Места здешние Тихонов не знал, да и на юге России одно степное пространство похоже на другое, как две капли воды, а вместе они похожи на третье настолько, что различить их почти невозможно. Один березнячок, растущий где-нибудь на краю поля, мало чем отличается от второго, такого же, расположившегося в двух километрах, если двигаться к Волге, и от третьего, разместившегося в пяти километрах, и от четвертого, вставшего за оврагом в пятнадцати километрах… Таковы околоволжские пейзажи.
Везде, кругом те же – все те же! – невысокие, страдающие от жары стволы ив с плачущими, опускающимися до земли ветвями, муравьиные кучи с приглаженными, одеревяневшими от времени сорными макушками, сохлая отвердевшая трава – все было до боли знакомо с ранних лет.
Что под Астраханью, что под Сталинградом, что около Камышина, что на казахстанском куске, примыкающем к железной дороге, – все было едино, пейзаж оставался один и тот же.
В группе Тихонова на этот час насчитывалось пятнадцать человек, лейтенант собирал людей по пути, пока двигался, отступая от полевого аэродрома, на котором базировался авиационный полк. Четырех человек потерял по дороге – стычки с немцами хоть и были короткими, но яростными. Хорошо, что фрицы, торопившиеся к Сталинграду, – очень уж хотели они окружить этот город побыстрее и раздавить в своих клещах, – пока не преследовали их, иначе бы от группы ничего не осталось, легли бы все, в том числе и сам лейтенант.

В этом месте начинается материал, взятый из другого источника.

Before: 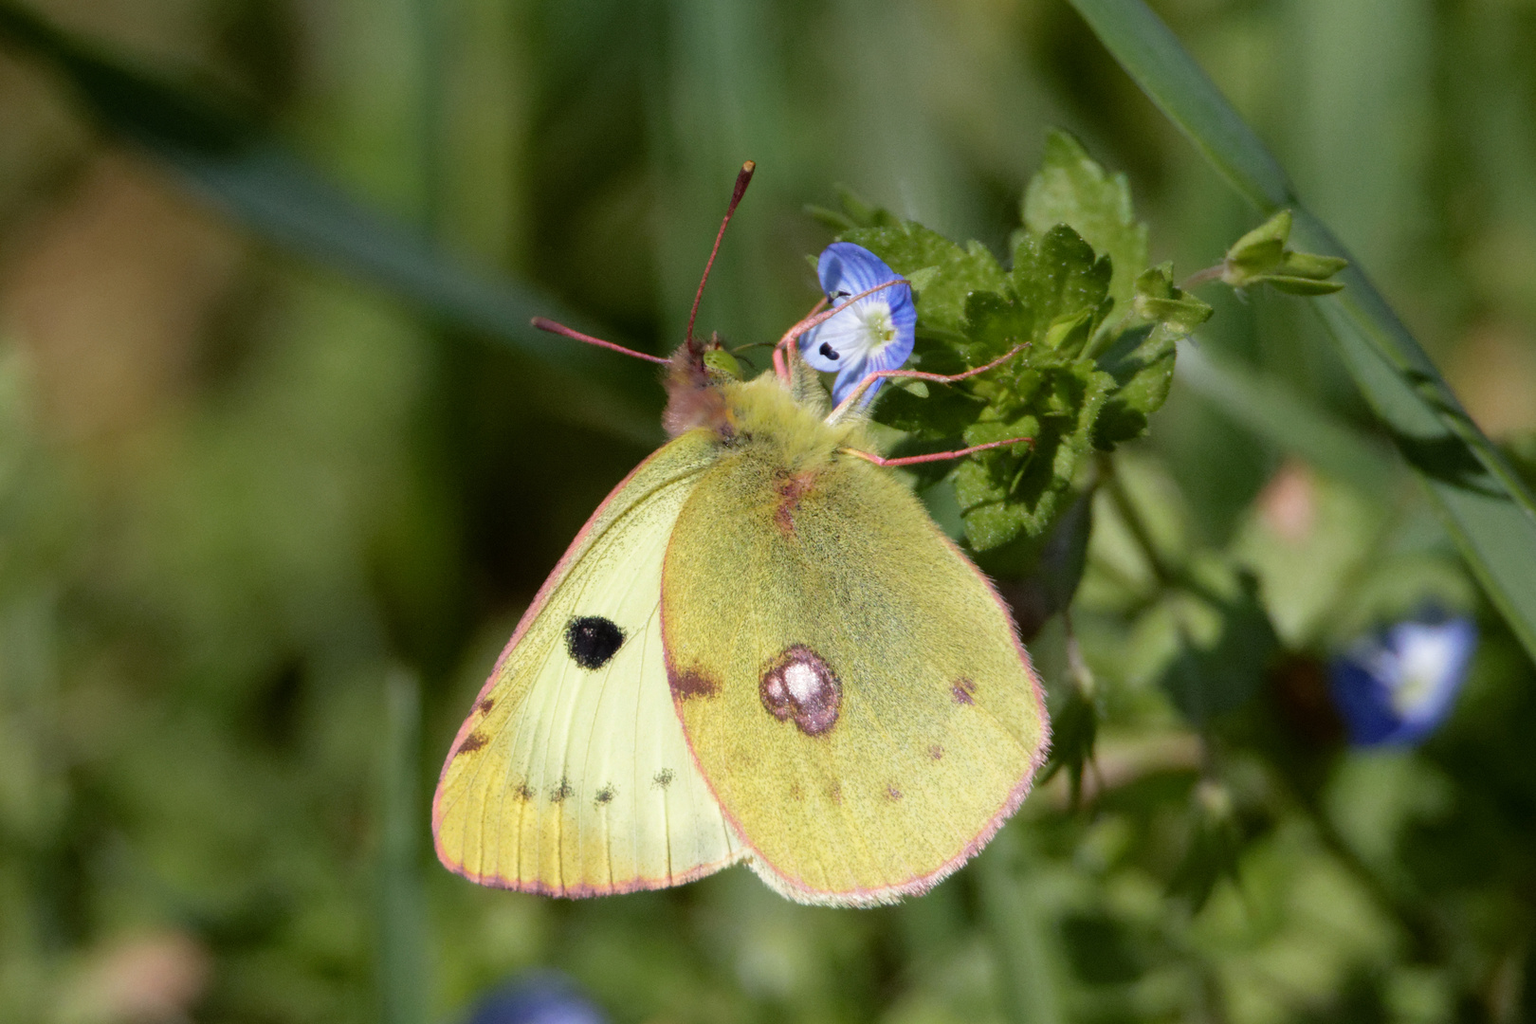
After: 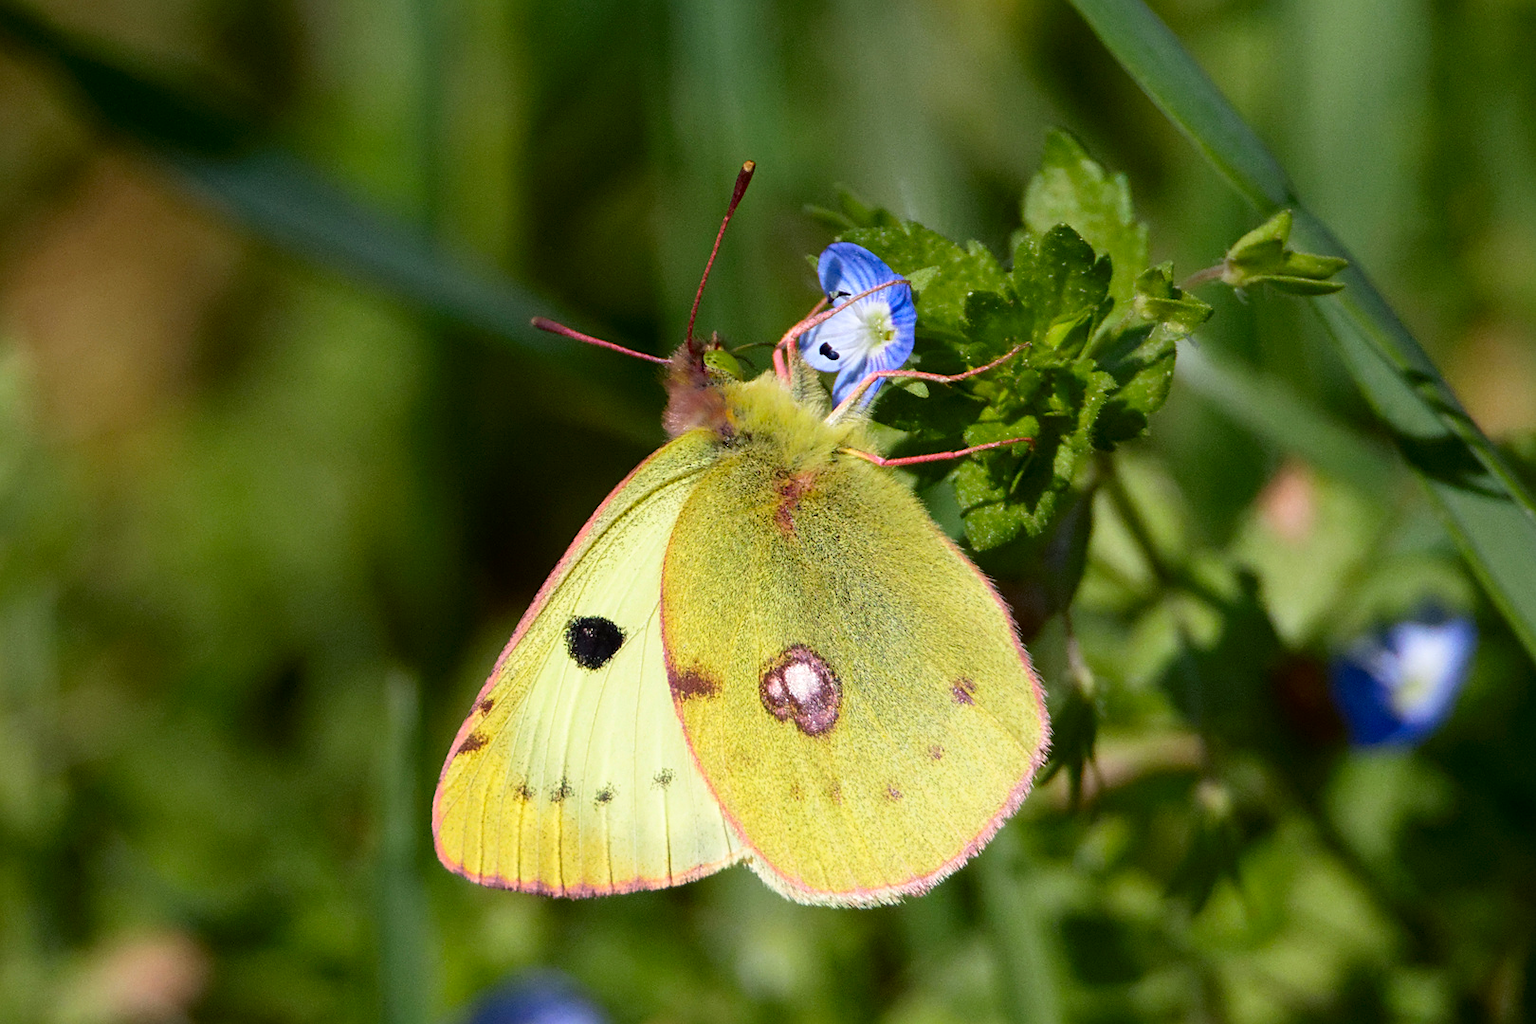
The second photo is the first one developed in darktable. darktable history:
contrast brightness saturation: contrast 0.16, saturation 0.32
sharpen: on, module defaults
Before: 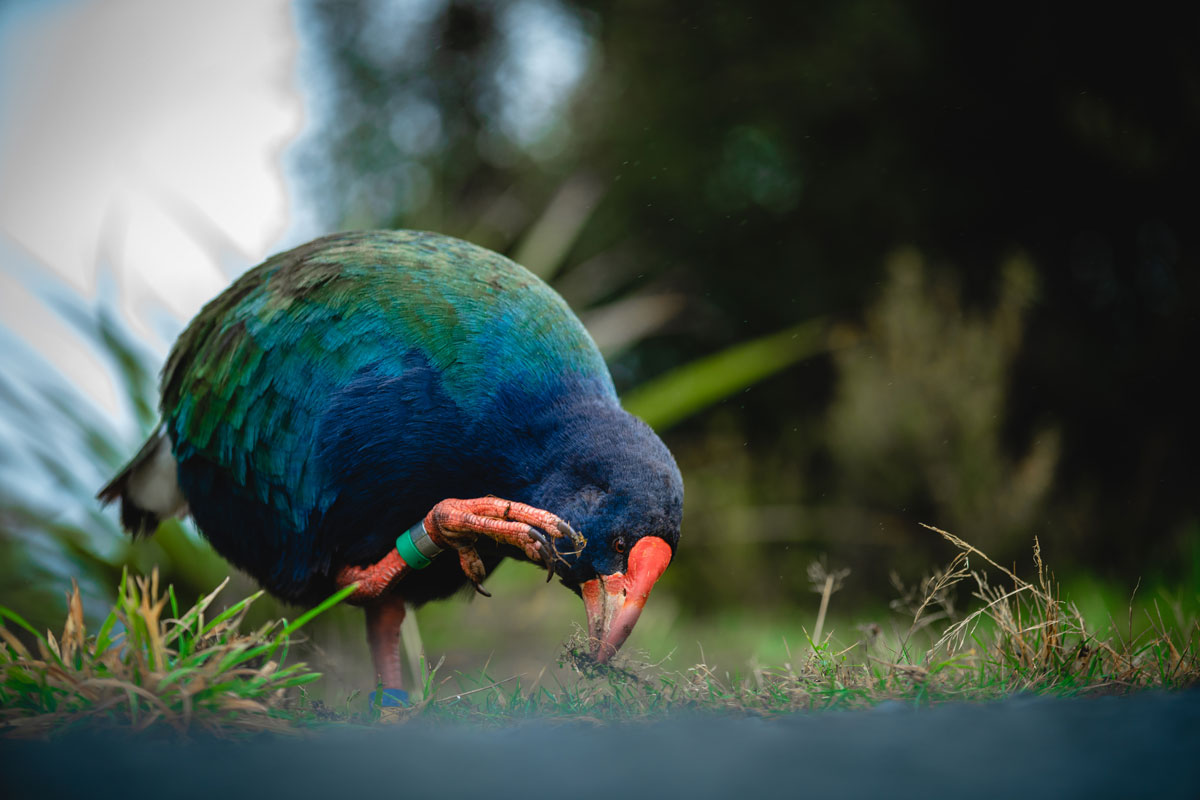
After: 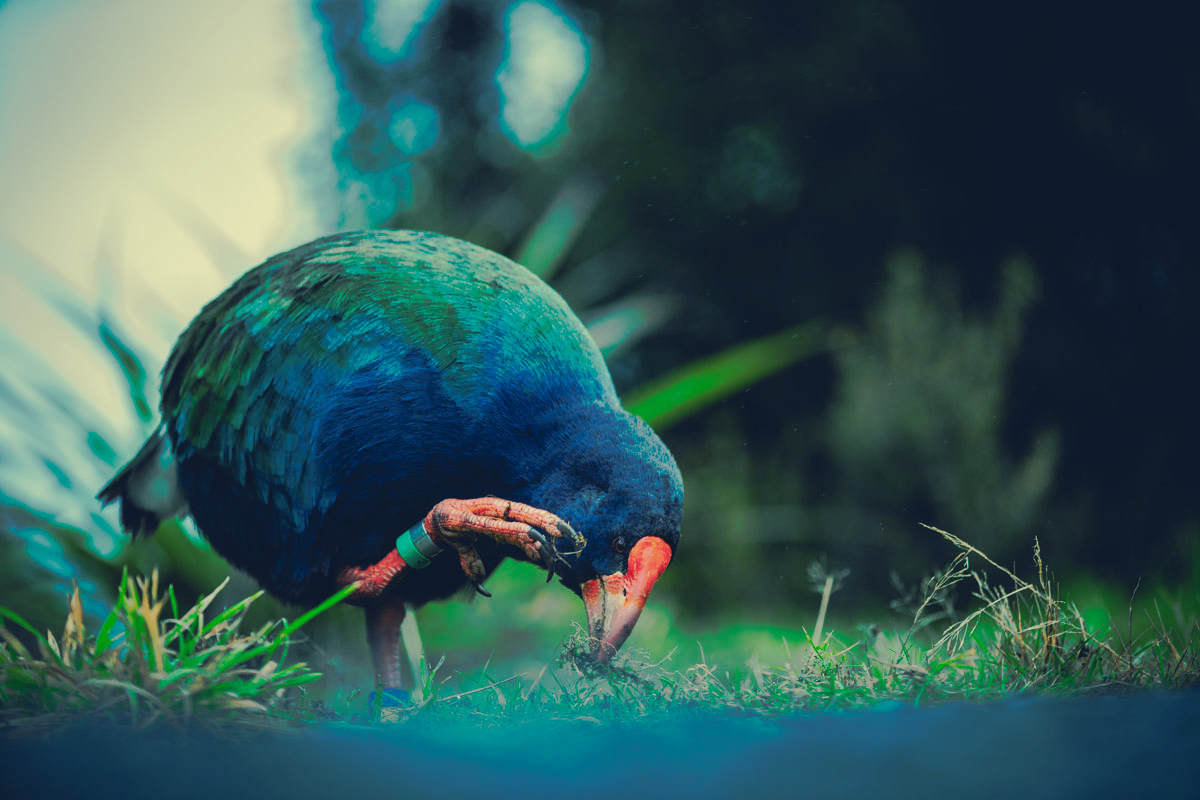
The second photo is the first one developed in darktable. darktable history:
tone curve: curves: ch0 [(0, 0) (0.003, 0.002) (0.011, 0.01) (0.025, 0.022) (0.044, 0.039) (0.069, 0.061) (0.1, 0.088) (0.136, 0.12) (0.177, 0.157) (0.224, 0.199) (0.277, 0.245) (0.335, 0.297) (0.399, 0.353) (0.468, 0.414) (0.543, 0.563) (0.623, 0.64) (0.709, 0.722) (0.801, 0.809) (0.898, 0.902) (1, 1)], preserve colors none
color look up table: target L [90.56, 88.91, 86.66, 78.57, 80.76, 79.38, 74.42, 70.8, 69.19, 59.59, 54.8, 52.16, 44.59, 15.53, 200, 85.33, 83.56, 76.02, 67.38, 61.49, 62.55, 59.82, 50.15, 41.02, 42.34, 17.25, 12.32, 75.58, 69.91, 68.55, 67.92, 61.81, 58.04, 51.35, 54.74, 43.58, 47.26, 39.12, 39.73, 29.3, 27.44, 21.74, 16.71, 13.31, 8.047, 79.45, 73.93, 60.1, 33.51], target a [-9.159, -14.89, -24.57, -60.16, -72.82, -55.94, -64.43, -33.86, -13.37, -43.55, -42.77, -25.2, -30.34, -9.871, 0, 2.043, -8.295, 16.05, 37.8, 35.76, 1.101, 12.18, 73.5, 44.48, -7.95, 2.588, 26.93, 16.51, 13.99, -17.92, 38.92, 57.23, 30.12, 78.65, -8.208, 68.9, -11.78, 65.77, -12.48, 47.61, 47.8, 44.49, 41.62, 22.93, 9.146, -54.74, -11.77, -35.28, -4.775], target b [39.32, 24.22, 52.4, 25.19, 71.53, 17.09, 50.11, 8.619, 38.79, 9.456, 47.33, 14.07, -2.771, -6.724, 0, 21.77, 78.13, 23.95, 12.3, 55.25, 14.81, 54.77, 16.68, 11.79, 36.63, 4.545, -11.74, 10.33, -1.439, -5.302, 0.729, -14.99, -20.37, -14.97, -14.7, -43.93, -38.64, -45.32, -10.35, -24.95, -48.95, -78.82, -68.26, -42.39, -18.95, 8.815, 7.147, -11.04, -35.36], num patches 49
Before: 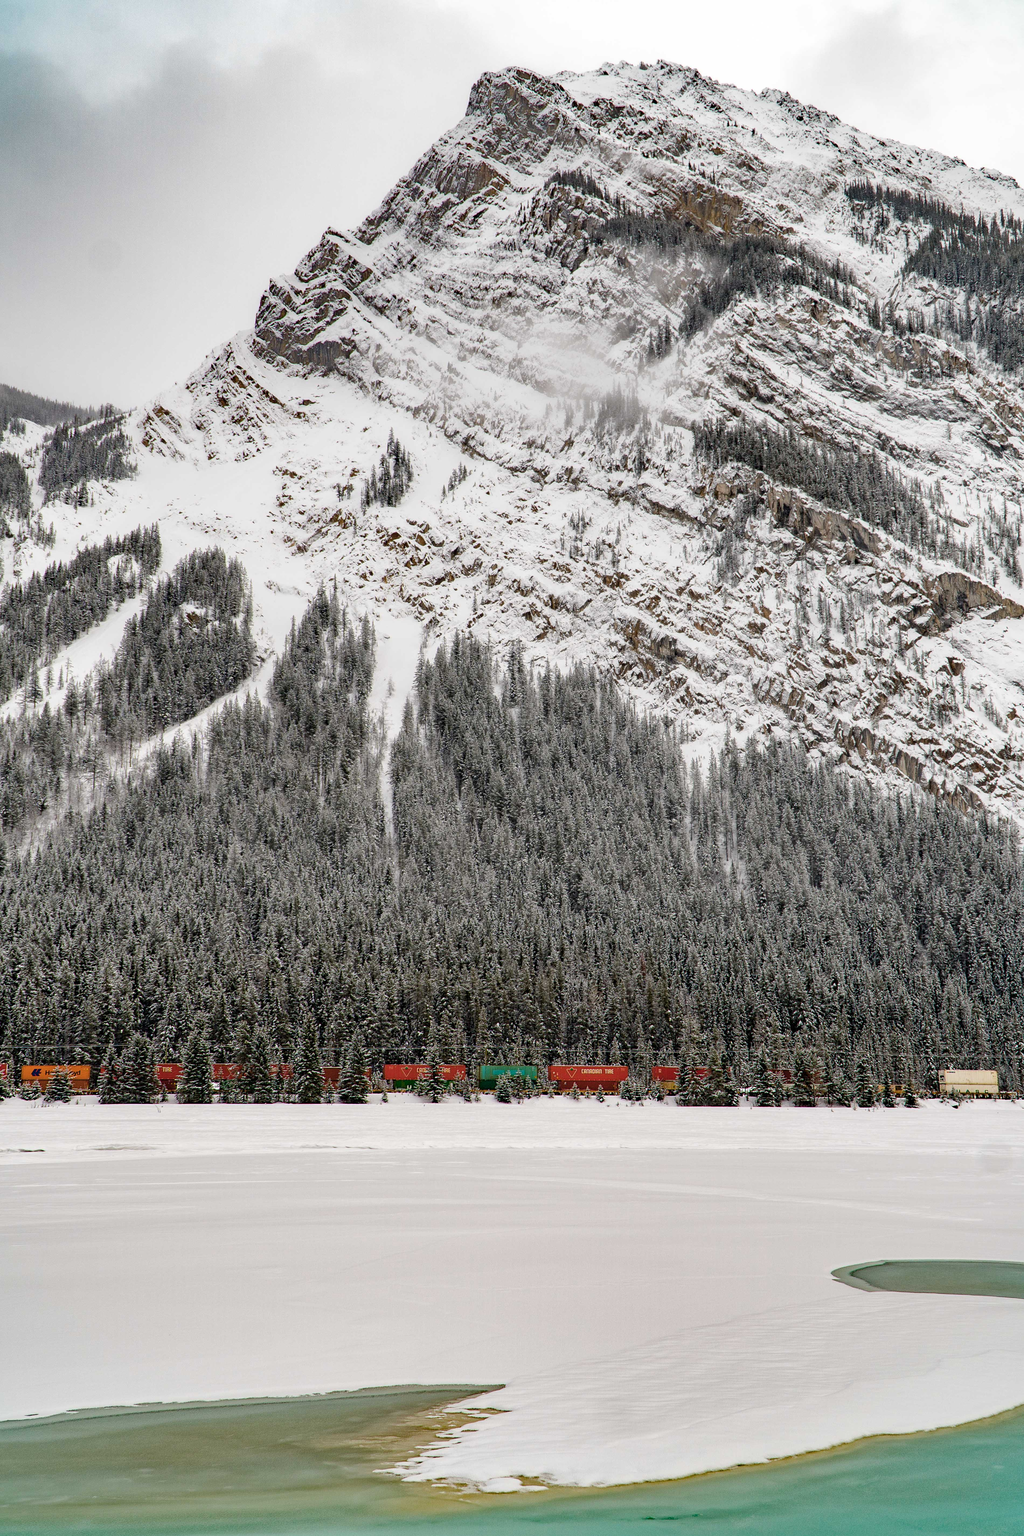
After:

А уже после Сталинграда немцы обязательно нацелятся на заволжские просторы, спят и видят они, как гусеницы их танков кромсают пахнущую чабрецом и полынью степь и гоняют по бескрайним просторам разную здешнюю живность.
У Тихонова, родившегося и жившего на великой реке, от этой мысли в горле возникало нехорошее свербение, словно бы туда насыпали песка и он, протестуя против недобрых дум, сжимал пальцы правой руки в красноречивую классическую фигуру… Кто не знает этой славной фигуры из трех пальцев? Таких людей на белом свете, наверное, нет. Может быть, только те, кто еще не родился?
В неглубокой балке, поросшей лещиной и тщедушным березняком, Тихонов объявил привал. Разнокалиберный служивый народ, пристрявший к лейтенанту при отступлении, ждать второй команды не стал, люди посбрасывали с себя винтовки, вещмешки и попадали на землю, в пожухлую траву. У-уф! Были и такие, кто не имел вещмешка – спалил в огне либо потерял, – такие постарались сгородить себе «сидор», очень простую штуку, которую можно сделать из любого куля или даже наволочки, приладив внизу, к углам веревку, а горловину затянув петлей.
«Сидор», как и вещмешок, – штука удобная и нужная, его очень удобно во время отдыха класть себе под голову, а после обеда сунуть остатки пайка, добытого у фрицев, на дно и сберечь до следующего обеда. Хорошо в «сидоре» и патроны носить, россыпью, чтобы потом набить ими пару-тройку обойм и почувствовать себя увереннее.
У самого Тихонова, хотя он и считался командиром, вещмешка не было – обходился «сидором», стачанным из куска портьеры, – и нормально чувствовал себя, не жаловался.
Привал еще не закончился, когда наверху, за краем балки, послышался многослойный гул моторов, перебиваемый лязганьем траков. Тихонов поспешно полез наверх, в лещинник, где находился часовой – сержант Стренадько – долговязый парень из города Сталино, лишь десять дней назад выписавшийся из госпиталя. Сержант старался отпустить себе висячие запорожские усы, но это, честно говоря, получалось у него не очень… Во-первых, усы, честно говоря, не хотели расти, а во-вторых, один ус у него был заметно темнее другого и это беспокоило сержанта. Неужели он на всю жизнь останется таким вот – несуразно разноусым, вызывающим улыбку?
– Что тут, Стренадько? – запыхавшись, проглатывая слова, поинтересовался лейтенант, с ходу растянулся на земле рядом с наблюдателем. Согнулся горбато, давя в себе кашель.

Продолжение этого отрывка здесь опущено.